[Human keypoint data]

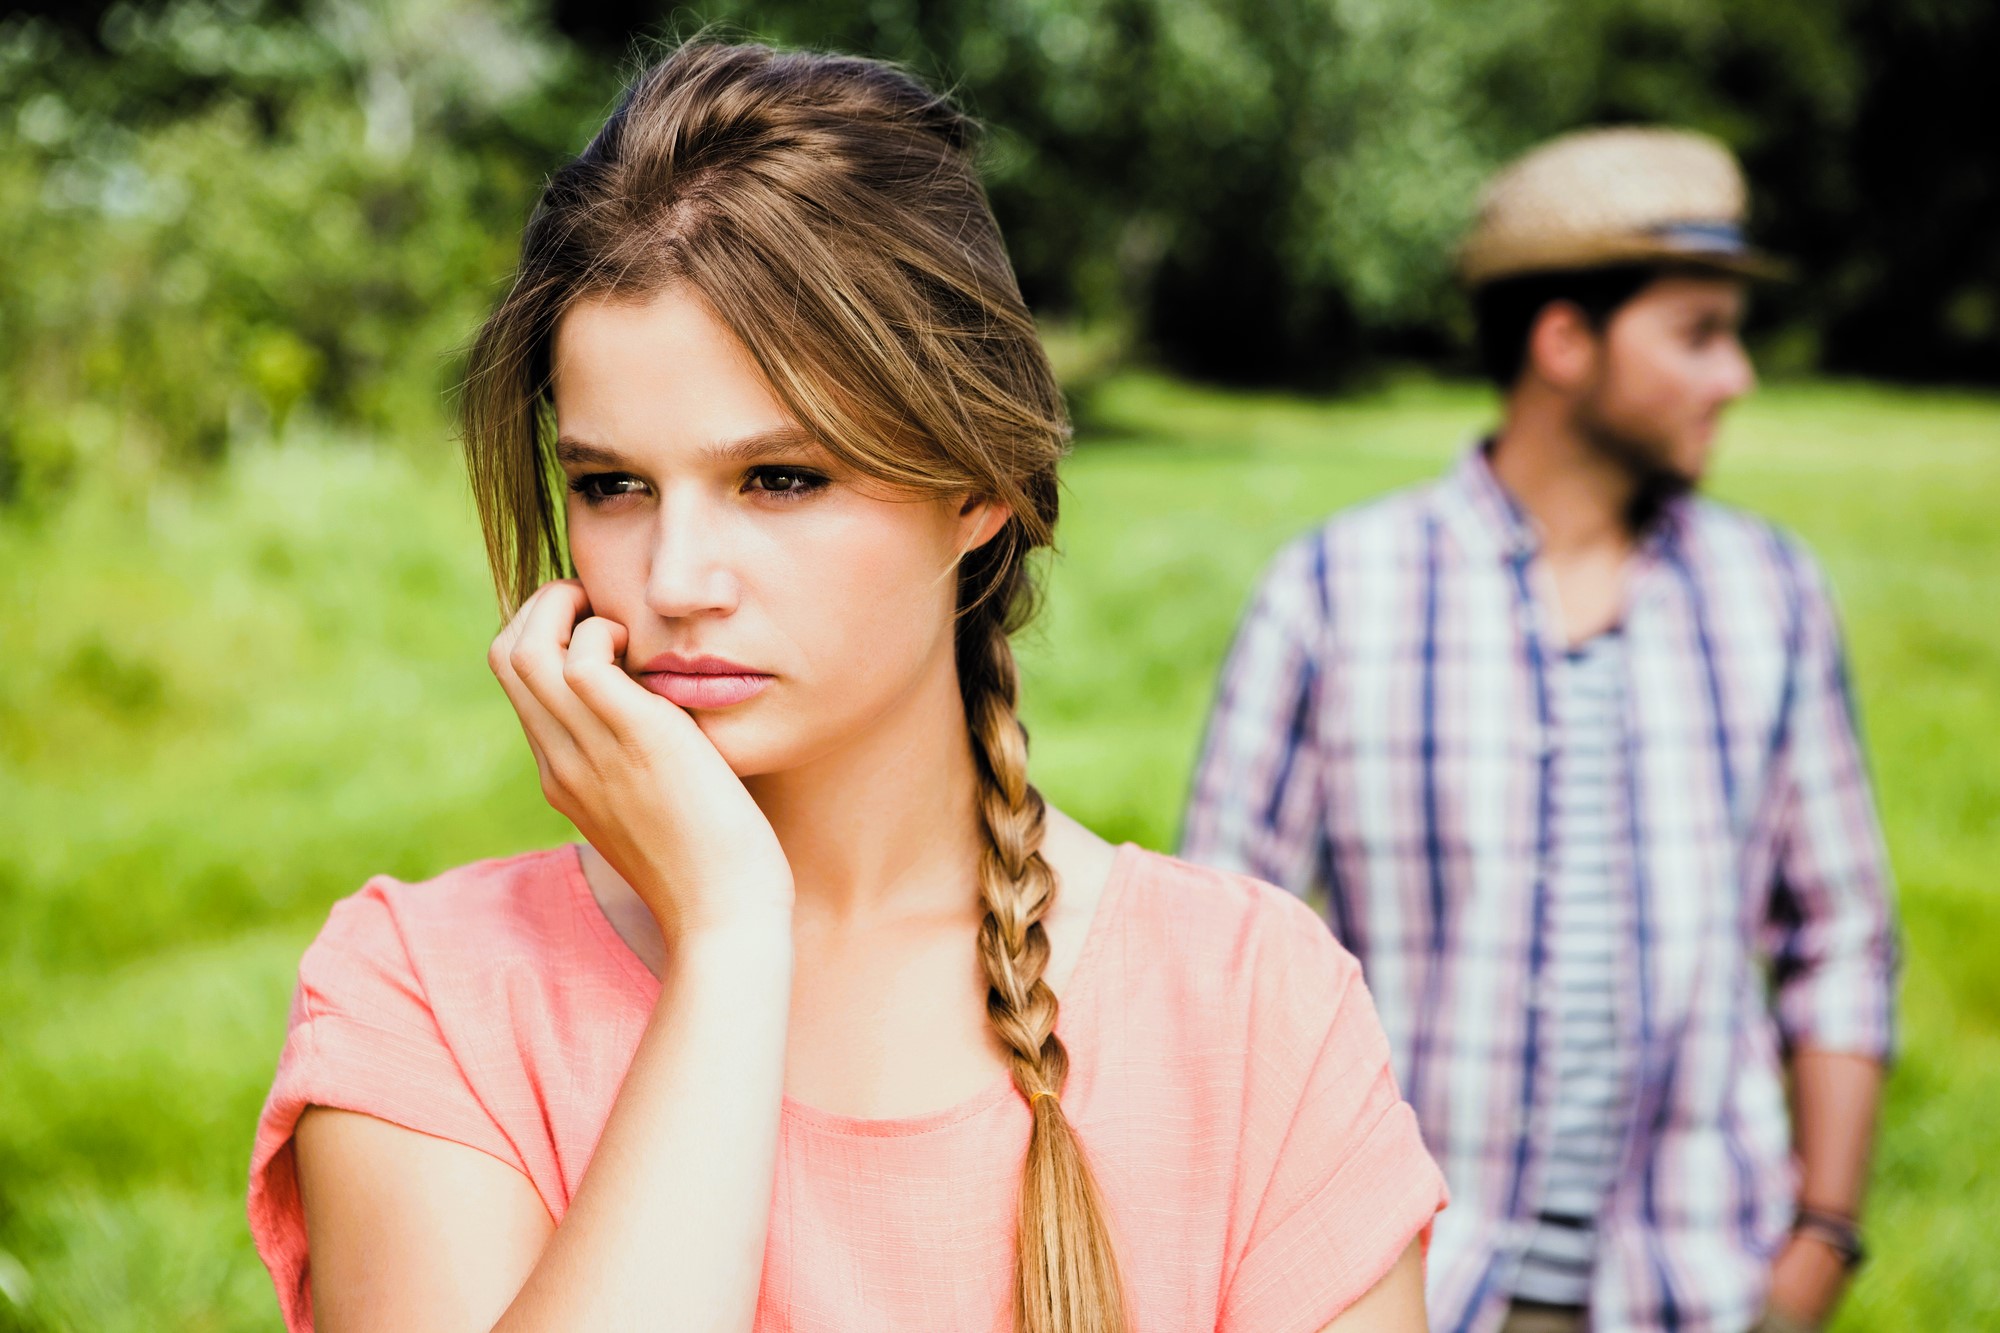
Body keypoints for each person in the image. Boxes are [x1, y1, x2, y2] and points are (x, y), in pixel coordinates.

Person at [245, 41, 1446, 1333]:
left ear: (978, 486)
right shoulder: (424, 994)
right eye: (612, 485)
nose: (678, 577)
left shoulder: (1254, 1006)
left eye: (781, 479)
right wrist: (727, 935)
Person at [1181, 127, 1897, 1333]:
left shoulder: (1769, 593)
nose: (1736, 377)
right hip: (1416, 1285)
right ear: (1563, 342)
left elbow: (1840, 937)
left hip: (1702, 1285)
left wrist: (1818, 1245)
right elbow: (1212, 970)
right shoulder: (1333, 593)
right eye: (1697, 334)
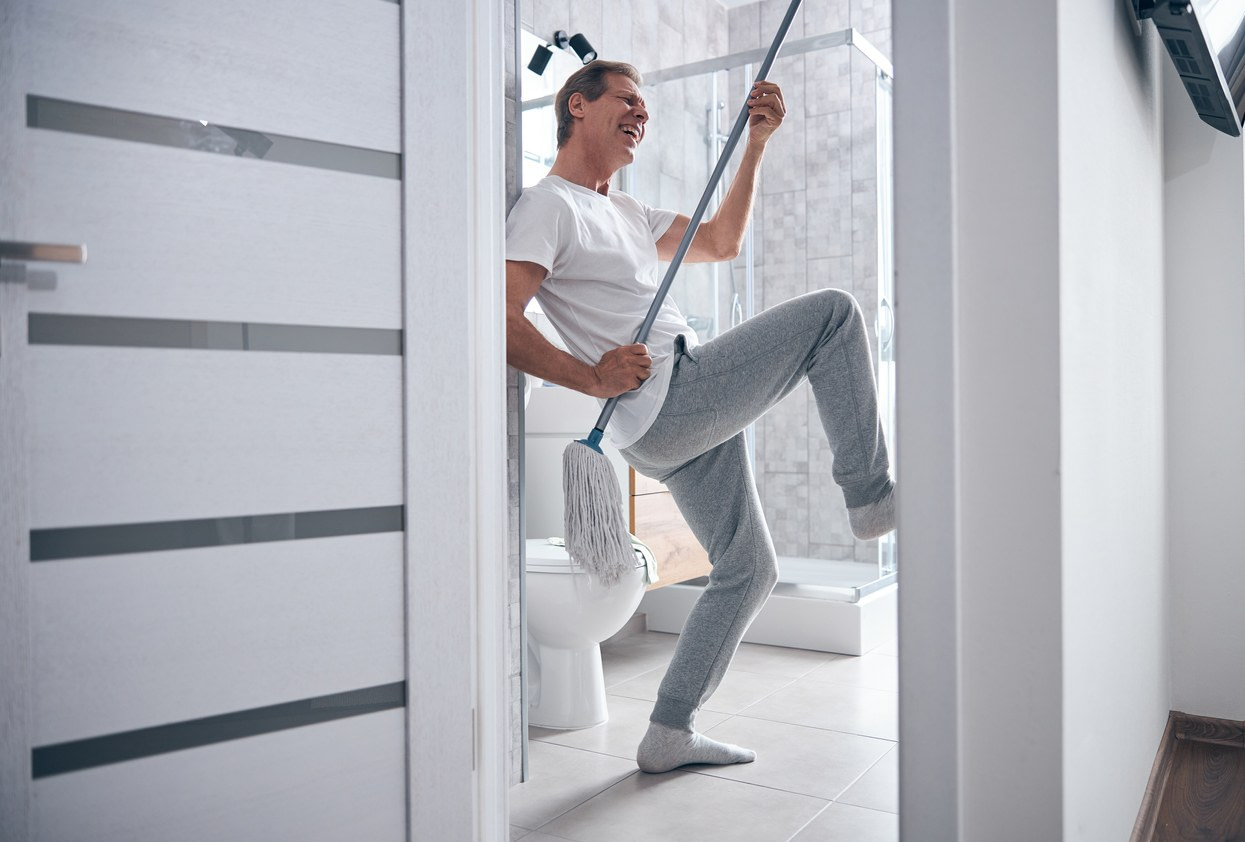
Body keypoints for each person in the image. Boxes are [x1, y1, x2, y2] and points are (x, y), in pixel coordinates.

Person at [505, 60, 895, 774]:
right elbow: (502, 318)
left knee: (747, 570)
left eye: (645, 109)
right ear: (577, 106)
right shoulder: (548, 206)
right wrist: (588, 376)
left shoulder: (623, 211)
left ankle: (668, 731)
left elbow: (720, 243)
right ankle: (870, 497)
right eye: (626, 101)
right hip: (669, 397)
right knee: (833, 315)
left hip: (662, 427)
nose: (640, 116)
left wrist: (755, 146)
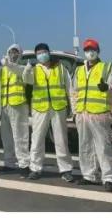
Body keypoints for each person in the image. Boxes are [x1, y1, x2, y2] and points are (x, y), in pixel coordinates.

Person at [72, 38, 112, 191]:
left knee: (103, 147)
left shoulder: (106, 67)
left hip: (99, 114)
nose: (89, 52)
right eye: (87, 50)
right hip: (82, 113)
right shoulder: (79, 70)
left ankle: (109, 178)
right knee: (84, 146)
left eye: (92, 49)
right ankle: (89, 175)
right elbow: (73, 92)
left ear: (98, 51)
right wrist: (75, 111)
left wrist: (107, 87)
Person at [22, 43, 76, 181]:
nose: (42, 55)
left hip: (58, 108)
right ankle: (35, 168)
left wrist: (73, 108)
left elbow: (70, 89)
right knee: (37, 139)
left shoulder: (60, 68)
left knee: (61, 140)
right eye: (39, 53)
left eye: (44, 52)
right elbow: (26, 81)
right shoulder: (34, 69)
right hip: (40, 108)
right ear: (36, 56)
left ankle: (65, 169)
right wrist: (27, 71)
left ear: (49, 53)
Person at [0, 44, 31, 176]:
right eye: (11, 52)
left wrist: (8, 64)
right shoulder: (3, 69)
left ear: (20, 55)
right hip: (5, 106)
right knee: (7, 137)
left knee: (20, 136)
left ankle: (24, 165)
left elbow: (22, 74)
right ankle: (9, 162)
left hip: (18, 105)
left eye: (16, 52)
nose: (13, 54)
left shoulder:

Work item: In the entries above, tally the lines that hold the string "knee" and give only the count.

Output: 8